Arti Toleransi Menurut Al-Quran

116 views Leave a comment
Arti Toleransi Menurut Al-Quran

Dailymoslem – Allah SWT berfirman: “Wahai manusia! Sungguh, Kami  telah menciptakan kamu dari seorang laki-laki dan seorang perempuan, kemudian Kami jadikan kamu berbangsa-bangsa dan bersuku-suku agar kamu saling mengenal. Sesungguhnya yang paling mulia di antara kamu di sisi Allah ialah orang yang paling bertakwa. Sungguh, Allah Maha Mengetaui, Mahateliti.” (QS. Al-Hujurat: ayat 13).

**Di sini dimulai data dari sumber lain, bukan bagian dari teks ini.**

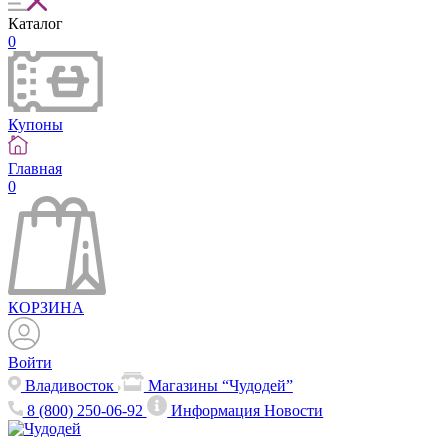
Каталог
0
Купоны
Главная
0
КОРЗИНА
Войти
Владивосток
Магазины “Чудодей”
8 (800) 250-06-92
Информация
Новости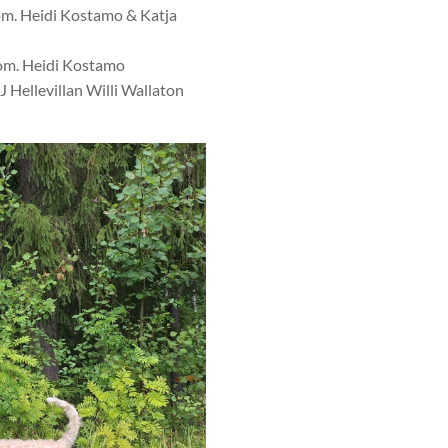
 Heidi Kostamo & Katja
. Heidi Kostamo
ellevillan Willi Wallaton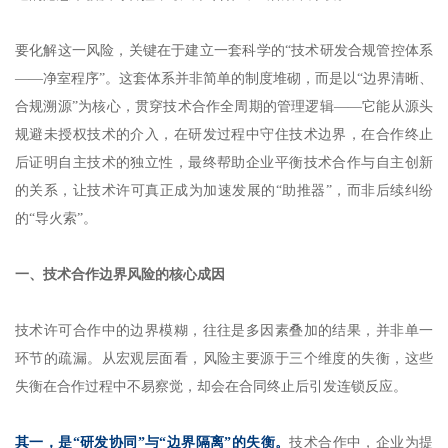
要化解这一风险，关键在于建立一套科学的“技术研发合规管控体系
——净室程序”。这套体系并非简单的制度堆砌，而是以“边界清晰、
合规溯源”为核心，贯穿技术合作全周期的管理逻辑——它能从源头
规避未授权技术的介入，在研发过程中守住技术边界，在合作终止
后证明自主技术的独立性，最终帮助企业平衡技术合作与自主创新
的关系，让技术许可真正成为加速发展的“助推器”，而非后续纠纷
的“导火索”。
一、技术合作边界风险的核心成因
技术许可合作中的边界模糊，往往是多因素叠加的结果，并非单一
环节的疏漏。从宏观层面看，风险主要源于三个维度的失衡，这些
失衡在合作过程中不易察觉，却会在合同终止后引发连锁反应。
其一，是“研发协同”与“边界隔离”的失衡。
技术合作中，企业为提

Ayat di atas terdapat pada surah Al-Hujurat, surah 49, yang diturunkan ketika Nabi Muhammad masih tinggal di Makkah. Ayat ini mempunyai nilai-nilai universal Islam. Semangat ayat ini menjunjung tinggi nilai nilai toleransi antara umat manusia. Ayat tersebut bisa dibagi menjadi enam penggalan.

Penggalan pertama, seruan kepada seluruh umat manusia. Seruan tertuju siapapun, dimanapun, sampai kapanpun, ras apapun, agama apapun. Al-Quran memang diturunkan kepada segenap manusia (hudan linnas). Manusia adalah makhluk sosial, hidup bermasyarakat. Tidak ada manusia yang bisa hidup sendiri. Semua kebutuhan hidupnya saling bergantung kepada manusia lainnya. Mulai dari sandang, pangan, dan papan.

Penggalan kedua, persyaratan dari Allah bahwa Dialah yang menciptakan manusia yang terdiri dari lelaki dan perempuan. Manusia tak mempunyai kemampuan apapun dalam menciptakan kedua jenis ini dengan segala sifat baik fisik maupun psikisnya. Tuhan menciptakan keduanya agar beranak pinak, meramaikan bumi ini sampai akhir nanti.

Penggalan ketiga, menjelaskan akan adanya bangsa dan puak/suku. Semuanya berasal dari satu pasangan yang membentuk keluarga, sampai satu marga, kemudian satu bangsa.

Penggalan keempat, ta`lil atau latar belakang, atau tujuan penciptaan. Yaitu agar mereka saling ta`aruf (kenal-mengenal). Kata ta`aruf berasal dari kata dasar urf (adat kebiasaan). Saling mengenal adalah babak pertama dari rangkaian babak berikutnya, saling memahami apa yang baik dari segi adat istiadatnya, kecenderungan berfikirnya, kelebihan dan kekurangannya, dan lain sebagainya.

Oleh karena itu, ayat ini mengajak kita untuk memelajari ilmu sosial kemasyarakatan, folklor, budaya satu masyarakat, adat istiadat, atau lainnya. Semakin banyak kita mengenal satu masyarakat, kita menjadi semakin mengerti dan memahami kondisi masyarakat di satu kawasan. Jika kita sudah saling memahami, maka babak selanjutnya adalah ta`awun, yaitu saling menolong. Allah memerintahkan kepada kita untuk saling menolong dalam kebaikan dan ketakwaan sesama manusia. Jika terjadi kehidupan semacam ini, maka damailah dunia ini. Inilah kehidupan yang dicita-citakan.

Penggalan yang kelima, berisi penghargaan yang tertinggi dari Allah bagi mereka yang paling takwa. Inilah penggalan yang mengandung nilai-nilai spiritualitas, yang membawa seseorang menuju kebahagiaan akhirat. Penggalan terakhir adalah tentang luasnya pengetahuan dan ketelitian Allah, terhadap sikap hati semua makhlukNya, seperti dikutip dari majalahgontor.